The next step is to write tests to confirm the production implementation is working. You should test the interface to make sure the behavior is correct. It could be the fields of the response, errors that should be thrown, sequences of calls. Whatever is needed to confirm that it works.

Example test cases:

  • Sign up with login info. Confirm it works.
  • Sign up again with the same login info. Confirm it throws an email conflict error.
  • Sign in with login info. Confirm it works.
  • Sign in with incorrect login info. Confirm it throws an invalid login error.
  • Etc, etc

When you are writing tests, only test the service boundary. In the auth example, there is no need to query the User table after Sign Up for example. Instead make a call to Sign In to confirm if all fields were saved correctly.

describe('UserAuth', function () {
  const userAuth = new ProdUserAuth()

  it('allows sign in after sign up', async function () {
    const login = { email: '[email protected]', password: '[email protected]' }
    const signUpResponse = await userAuth.signUp(login)
    assert.isString(signUpResponse.user.id)
    assert.equal(signUpResponse.user.email, login.email)
    const signInResponse = await userAuth.signIn(login)
    assert.equal(signInResponse.user.id, signUpResponse.user.id)
    assert.equal(signInResponse.user.emailConfirmed, false)
    // snip
  })
})

Now that you have a test suite to confirm if the interface is working, test the cheap implementation too.
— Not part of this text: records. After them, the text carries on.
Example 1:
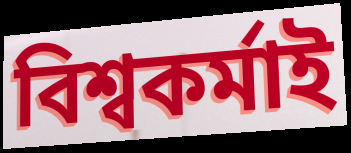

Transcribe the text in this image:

বিশ্বকর্মাই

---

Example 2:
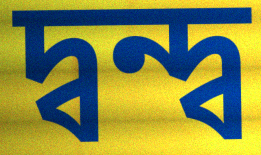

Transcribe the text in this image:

দ্বন্দ্ব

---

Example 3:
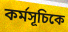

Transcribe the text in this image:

কর্মসূচিকে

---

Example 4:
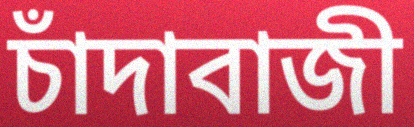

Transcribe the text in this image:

চাঁদাবাজী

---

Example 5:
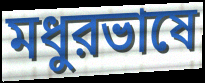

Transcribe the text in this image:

মধুরভাষেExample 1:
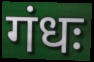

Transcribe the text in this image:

गंधः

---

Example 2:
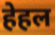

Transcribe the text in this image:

हेहल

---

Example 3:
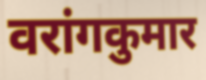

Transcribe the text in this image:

वरांगकुमार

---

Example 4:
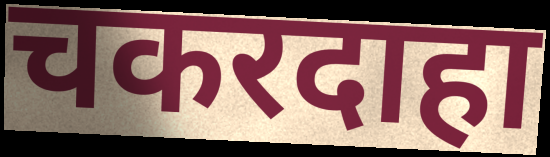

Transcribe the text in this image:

चकरदाहा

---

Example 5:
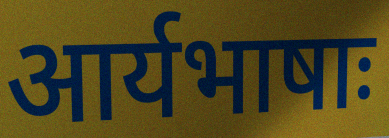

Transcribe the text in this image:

आर्यभाषाःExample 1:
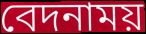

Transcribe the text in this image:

বেদনাময়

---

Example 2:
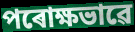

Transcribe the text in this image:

পৰোক্ষভাৱে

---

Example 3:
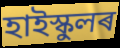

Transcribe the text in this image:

হাইস্কুলৰ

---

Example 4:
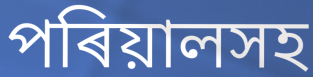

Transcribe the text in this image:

পৰিয়ালসহ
If the cheap implementation passes the tests, it can be used as a substitute.

describe('UserAuth', function () {
  describe('ProdUserAuth', function () {
    testUserAuth(new ProdUserAuth())
  })

  describe('TestUserAuth', function () {
    testUserAuth(new TestUserAuth())
  })
})

function testUserAuth(userAuth: UserAuth): void {
  it('allows sign in after sign up', async function () {
    // snip
  })

  // snip
}

Write Code Using Interfaces

Now that we have a UserAuth service with two implementations, the last step is to rewrite the routes.

Sign Up

  • Sign up with UserAuth.

Sign In

  • Sign in with UserAuth.

Create Todo

  • Load session with UserAuth.
  • Insert row in Todo table.

Mark Complete

  • Load session with UserAuth.
  • Find row in Todo table.
  • Update row in Todo table.

Mark Incomplete

  • Load session with UserAuth.
  • Find row in Todo table.
  • Update row in Todo table.

Show Pending

  • Load session with UserAuth.
  • Query cursor of rows in Todo table.

In our testing, all of the UserAuth steps on the cheap implementation should take microseconds.

Split Out More Interfaces

There is no limit to the number of interfaces and nesting of interfaces. In order to reduce the duplication of finding or updating a row in the Todo table there could be a TodoRepository interface with a cheap implementation.
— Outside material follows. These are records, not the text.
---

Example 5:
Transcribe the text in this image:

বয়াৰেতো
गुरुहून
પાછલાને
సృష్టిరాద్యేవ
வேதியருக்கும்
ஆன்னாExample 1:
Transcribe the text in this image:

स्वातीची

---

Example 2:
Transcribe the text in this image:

At some point, however, there is diminishing returns. It often makes sense to start with direct database calls and refactor into a service interface once there is too much duplication. What is great about this technique is that you can start refactoring code into interfaces at any time and get incremental benefits. The drawback is that it requires more coding to maintain two implementations for each software service.